Repairing an ext4 filesystem (mdadm raid5 -> LVM2 -> ext4)

The Something Awful Forums > Discussion > Serious Hardware/Software Crap > Haus of Tech Support > Repairing an ext4 filesystem (mdadm raid5 -> LVM2 -> ext4)

bacon!: Dec 10, 2003; The fierce urgency of now

Problem description: I built a fileserver in 2013. It ran Centos6, and had 2 logical storage units:

1x SSD (/boot, /, swap) 250gb
5x 3TB drives, arranged in MDADM Raid5

The assembled MDADM array was tagged as a PV for LVM2, which had a single VG on top of that, and finally a single LV that spanned the entire 11TB free space. I don't remember exactly why I chose to drop an LVM situation on top of MDADM, but it was 6 years ago and I'm sure it felt like a good idea at the time.

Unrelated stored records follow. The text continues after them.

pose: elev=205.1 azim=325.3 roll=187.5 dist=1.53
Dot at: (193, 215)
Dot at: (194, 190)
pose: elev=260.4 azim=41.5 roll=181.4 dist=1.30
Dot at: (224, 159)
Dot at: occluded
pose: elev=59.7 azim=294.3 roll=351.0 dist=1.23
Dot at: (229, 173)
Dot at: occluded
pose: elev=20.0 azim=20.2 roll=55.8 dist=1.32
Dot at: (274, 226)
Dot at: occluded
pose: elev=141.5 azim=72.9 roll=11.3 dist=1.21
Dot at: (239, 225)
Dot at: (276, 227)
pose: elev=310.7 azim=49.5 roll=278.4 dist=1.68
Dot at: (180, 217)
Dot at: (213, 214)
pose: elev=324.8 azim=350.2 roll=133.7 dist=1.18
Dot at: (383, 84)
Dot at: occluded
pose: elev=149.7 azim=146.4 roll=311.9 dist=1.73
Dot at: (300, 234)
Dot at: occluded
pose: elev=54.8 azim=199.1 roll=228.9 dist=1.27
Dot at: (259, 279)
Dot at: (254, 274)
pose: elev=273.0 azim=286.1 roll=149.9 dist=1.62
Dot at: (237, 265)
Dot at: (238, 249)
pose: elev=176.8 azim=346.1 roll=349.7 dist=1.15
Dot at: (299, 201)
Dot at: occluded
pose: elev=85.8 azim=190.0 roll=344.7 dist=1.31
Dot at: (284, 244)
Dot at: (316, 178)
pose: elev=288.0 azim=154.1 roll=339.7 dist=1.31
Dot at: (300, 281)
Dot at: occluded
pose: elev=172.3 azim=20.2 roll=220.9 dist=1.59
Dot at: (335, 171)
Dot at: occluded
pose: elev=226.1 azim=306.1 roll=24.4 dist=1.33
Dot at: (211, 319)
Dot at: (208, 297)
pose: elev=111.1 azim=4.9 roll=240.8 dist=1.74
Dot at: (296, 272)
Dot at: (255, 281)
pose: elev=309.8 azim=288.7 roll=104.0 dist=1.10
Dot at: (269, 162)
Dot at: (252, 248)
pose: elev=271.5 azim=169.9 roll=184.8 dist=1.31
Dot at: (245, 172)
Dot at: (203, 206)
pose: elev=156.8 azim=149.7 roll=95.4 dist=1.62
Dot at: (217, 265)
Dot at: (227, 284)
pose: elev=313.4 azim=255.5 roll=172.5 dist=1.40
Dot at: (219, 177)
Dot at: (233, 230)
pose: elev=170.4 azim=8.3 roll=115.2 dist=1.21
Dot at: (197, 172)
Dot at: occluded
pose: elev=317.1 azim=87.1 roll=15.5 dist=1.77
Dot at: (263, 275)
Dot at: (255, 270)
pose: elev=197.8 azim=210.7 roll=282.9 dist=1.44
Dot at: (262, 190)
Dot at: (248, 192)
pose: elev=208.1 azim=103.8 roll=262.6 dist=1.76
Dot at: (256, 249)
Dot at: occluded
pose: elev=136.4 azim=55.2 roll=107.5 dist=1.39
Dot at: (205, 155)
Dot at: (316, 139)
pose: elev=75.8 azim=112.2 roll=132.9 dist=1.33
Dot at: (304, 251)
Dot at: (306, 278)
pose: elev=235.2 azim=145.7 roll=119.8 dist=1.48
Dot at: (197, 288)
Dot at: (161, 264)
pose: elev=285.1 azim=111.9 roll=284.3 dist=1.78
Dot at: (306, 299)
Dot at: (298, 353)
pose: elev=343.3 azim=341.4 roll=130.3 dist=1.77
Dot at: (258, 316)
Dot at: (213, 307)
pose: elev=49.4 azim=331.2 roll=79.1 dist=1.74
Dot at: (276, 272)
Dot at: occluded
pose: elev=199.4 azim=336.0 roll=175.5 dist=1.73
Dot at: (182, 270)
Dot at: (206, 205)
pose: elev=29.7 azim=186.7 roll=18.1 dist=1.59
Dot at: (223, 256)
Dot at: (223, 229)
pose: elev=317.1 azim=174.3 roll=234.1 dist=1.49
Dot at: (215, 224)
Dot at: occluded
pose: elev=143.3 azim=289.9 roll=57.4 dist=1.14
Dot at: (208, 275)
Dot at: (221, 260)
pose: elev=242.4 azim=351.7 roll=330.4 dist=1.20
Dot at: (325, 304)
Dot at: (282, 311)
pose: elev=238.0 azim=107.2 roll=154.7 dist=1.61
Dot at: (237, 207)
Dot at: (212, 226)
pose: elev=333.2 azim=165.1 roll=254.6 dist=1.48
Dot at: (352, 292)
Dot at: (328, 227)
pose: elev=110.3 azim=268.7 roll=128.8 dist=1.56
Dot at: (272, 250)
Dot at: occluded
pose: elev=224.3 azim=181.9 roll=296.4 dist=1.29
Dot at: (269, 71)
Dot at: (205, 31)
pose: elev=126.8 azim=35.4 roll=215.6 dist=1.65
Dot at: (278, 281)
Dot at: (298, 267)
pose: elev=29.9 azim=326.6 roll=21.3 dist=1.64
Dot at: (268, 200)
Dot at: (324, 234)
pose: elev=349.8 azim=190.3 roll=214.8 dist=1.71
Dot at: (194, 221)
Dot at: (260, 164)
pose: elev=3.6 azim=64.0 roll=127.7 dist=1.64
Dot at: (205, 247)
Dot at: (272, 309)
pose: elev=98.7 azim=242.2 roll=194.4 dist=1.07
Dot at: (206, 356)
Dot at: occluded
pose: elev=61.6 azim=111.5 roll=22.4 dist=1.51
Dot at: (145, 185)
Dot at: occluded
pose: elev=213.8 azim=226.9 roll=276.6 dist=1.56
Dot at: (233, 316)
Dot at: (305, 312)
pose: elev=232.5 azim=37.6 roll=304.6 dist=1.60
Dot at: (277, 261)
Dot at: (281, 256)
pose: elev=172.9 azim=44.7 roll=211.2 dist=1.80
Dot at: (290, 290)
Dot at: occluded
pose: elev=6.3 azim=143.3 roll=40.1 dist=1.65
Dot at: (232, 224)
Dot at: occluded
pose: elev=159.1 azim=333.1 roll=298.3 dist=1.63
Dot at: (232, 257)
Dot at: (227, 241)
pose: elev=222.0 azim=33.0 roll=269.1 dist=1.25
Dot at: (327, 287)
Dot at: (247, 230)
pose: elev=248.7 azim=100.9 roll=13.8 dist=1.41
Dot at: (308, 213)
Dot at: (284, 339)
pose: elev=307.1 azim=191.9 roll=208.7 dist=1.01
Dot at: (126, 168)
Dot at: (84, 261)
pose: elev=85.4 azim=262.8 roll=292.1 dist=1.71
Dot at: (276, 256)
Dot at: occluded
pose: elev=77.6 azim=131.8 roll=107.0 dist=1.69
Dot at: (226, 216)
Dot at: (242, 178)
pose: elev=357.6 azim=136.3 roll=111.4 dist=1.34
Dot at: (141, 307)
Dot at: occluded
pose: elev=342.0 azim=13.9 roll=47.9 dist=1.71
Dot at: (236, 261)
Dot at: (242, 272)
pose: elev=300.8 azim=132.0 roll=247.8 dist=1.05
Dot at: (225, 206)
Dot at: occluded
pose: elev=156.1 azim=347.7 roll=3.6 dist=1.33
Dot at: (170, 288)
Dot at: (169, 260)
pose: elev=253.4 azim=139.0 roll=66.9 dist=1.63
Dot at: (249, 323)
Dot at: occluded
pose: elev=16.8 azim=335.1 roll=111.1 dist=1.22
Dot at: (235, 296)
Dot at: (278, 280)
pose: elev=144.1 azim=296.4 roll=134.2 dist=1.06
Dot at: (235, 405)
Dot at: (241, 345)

Recently, this system began failing in strange ways. Occasional reboots, consistent crashing of packages that worked previously, corrupt RPM database, and some other problems. I ran checks on the Raid5 array (using the MDADM scrubber and e2fsck) and it appeared to be healthy, so my assumption is that some poor sysadmin skills let the OS get into a bunk state. This, combined with the fact that Plex EOL'd support for Centos6, and I decided to just upgrade the OS to Centos7.

I backed up my LVM & MDADM conf before the install, with the hope of quickly getting the raid array back online after a reinstall. The MDADM array re-assembled instantly with no issues. The physical volume struggled - there were fewer sectors available on the MDADM array after the OS reinstall than before, so the extent calculations in the backed-up LVM config was off by a few sectors. Original sector count: 23441080320 . After re-install: 23441072128 . Weird. After tweaking the extent size of the PV, it came back online, and the VG & LV shortly followed.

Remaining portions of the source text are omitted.